Marie Bourguignon, en plus de sa cuisine, disposait d'une salle à manger et de deux chambres à coucher. Alors pourquoi ne se confine-t-elle pas, comme ses voisines, dans sa cuisine ? Pour la simple raison que cette pièce lui servait de magasin, donc un endroit public, interdit aux femmes en couches avant leurs relevailles. Elle n'en disposait que le dimanche, jour de fermeture, et ne pouvait pas vaquer à ses occupations habituelles, les jours de la semaine.

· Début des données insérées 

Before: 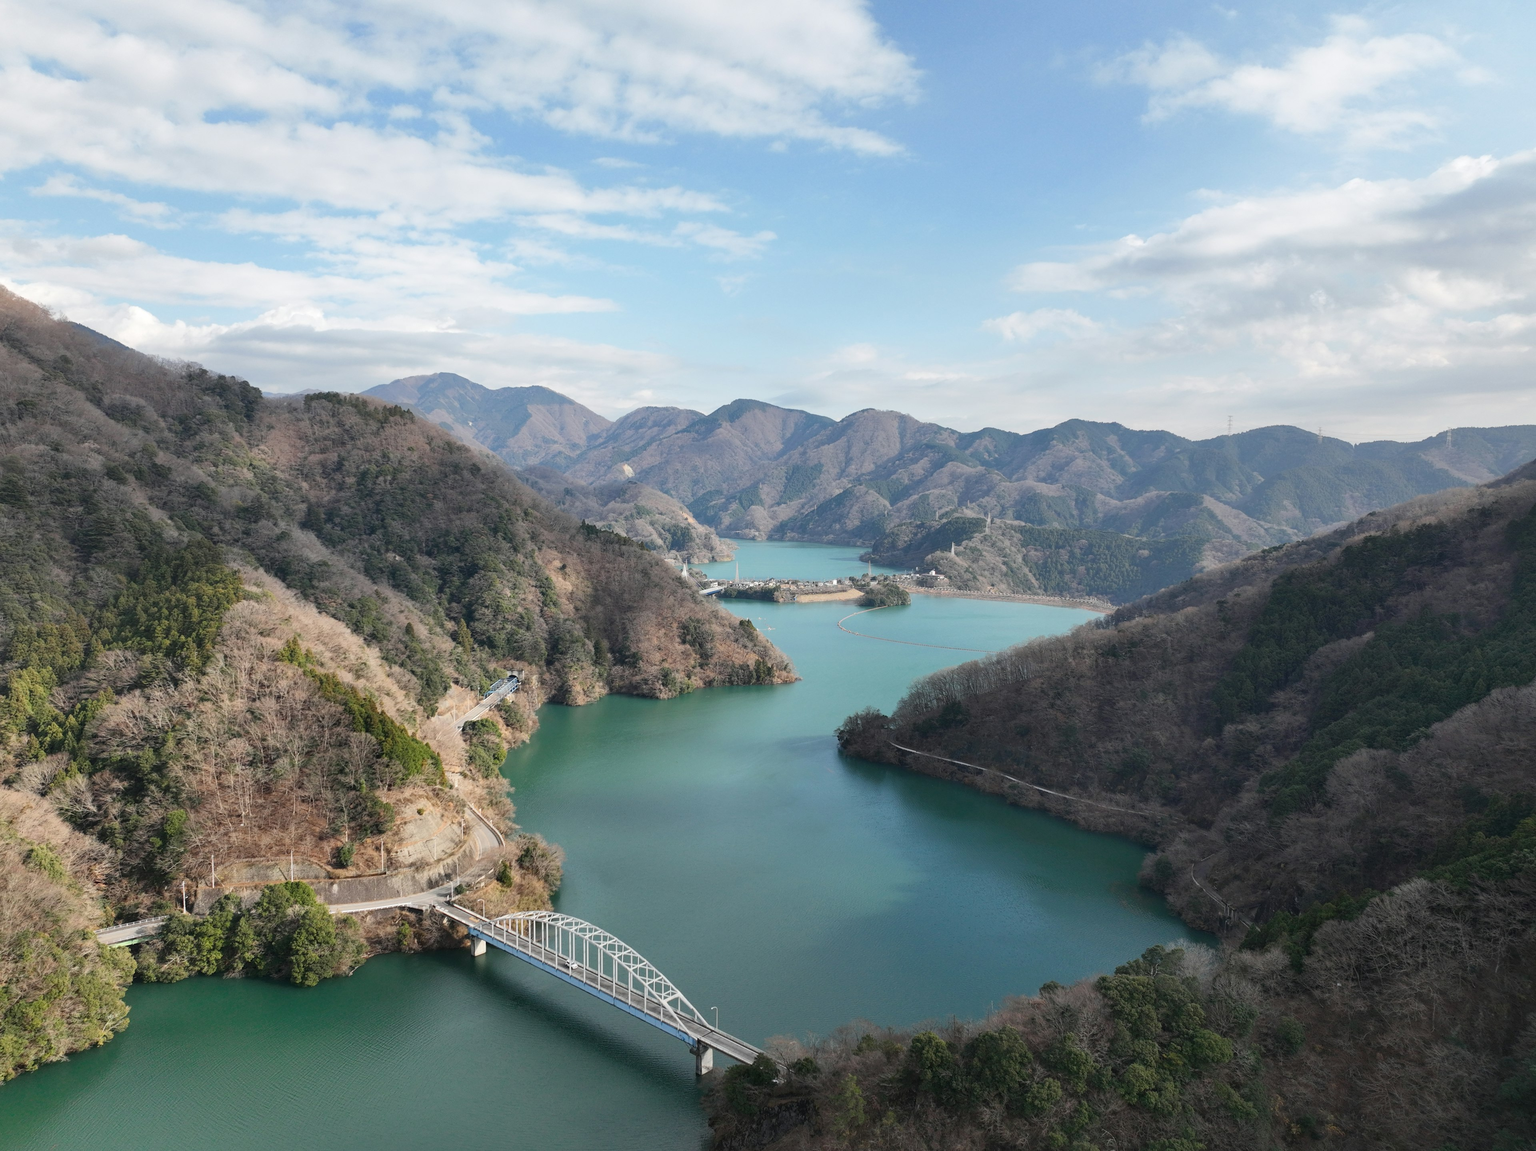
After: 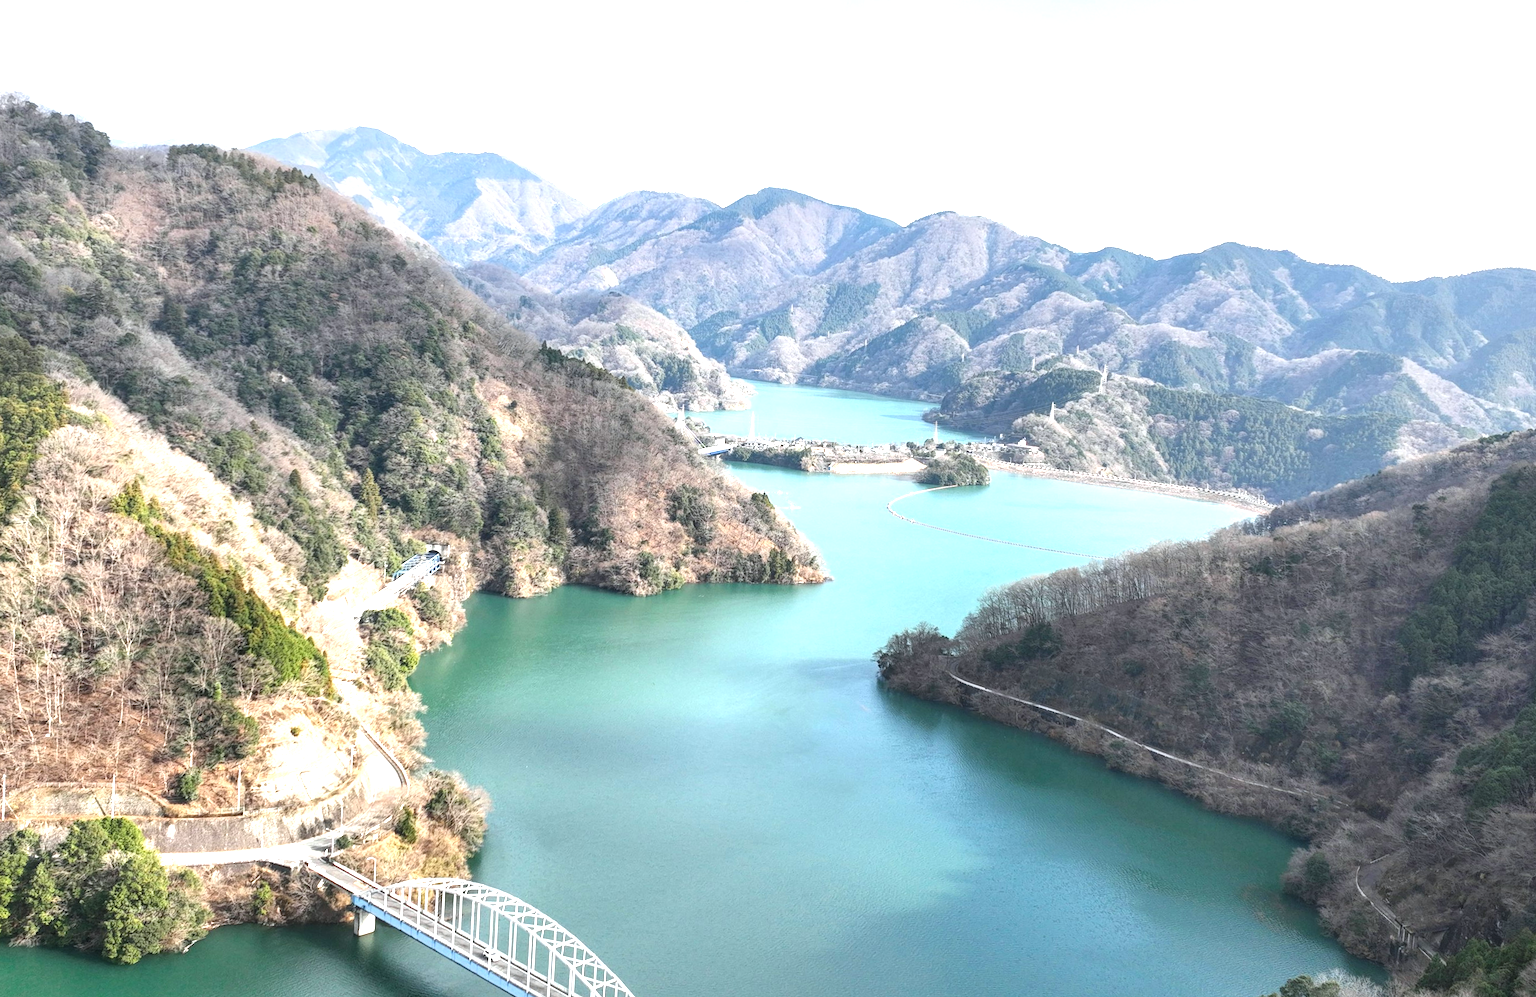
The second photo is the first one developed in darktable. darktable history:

Pour nous faire une idée de notre boulangerie au XVIIIème siècle, comme à notre habitude, rendons-nous chez Jean-Baptiste Royer, maître-boulanger. De l'extérieur, la maison ne se distingue pas des autres habitations. Seul, au-dessus de la porte, un tableau figuratif nous renseigne sur la profession et le commerce du propriétaire. Et nous dirons avec La Fontaine : « L'enseigne fait la chalandise ».

Poussons la porte. Nous ne pénétrons pas, comme dans toute maison lorraine, dans un couloir, mais directement dans le magasin. Un comptoir, situé à un mètre environ du seuil d'entrée, nous empêche d'accéder plus avant dans la cuisine qui ressemble à toutes les autres, avec sa cheminée, avec ses ustensiles, avec sa table et avec ses chaises. En plus du comptoir, une étagère où s'alignent les différentes sortes de pains et quelques fois, les tortes, faites sur commande. Trois qualités de pain s'offrent à nous : du pain blanc, du pain bis-blanc et du pain bis. La première et la deuxième de pur froment; l'une de fine farine et l'autre de farine mêlée de son. Quant au pain bis, il se compose de seigle et de son.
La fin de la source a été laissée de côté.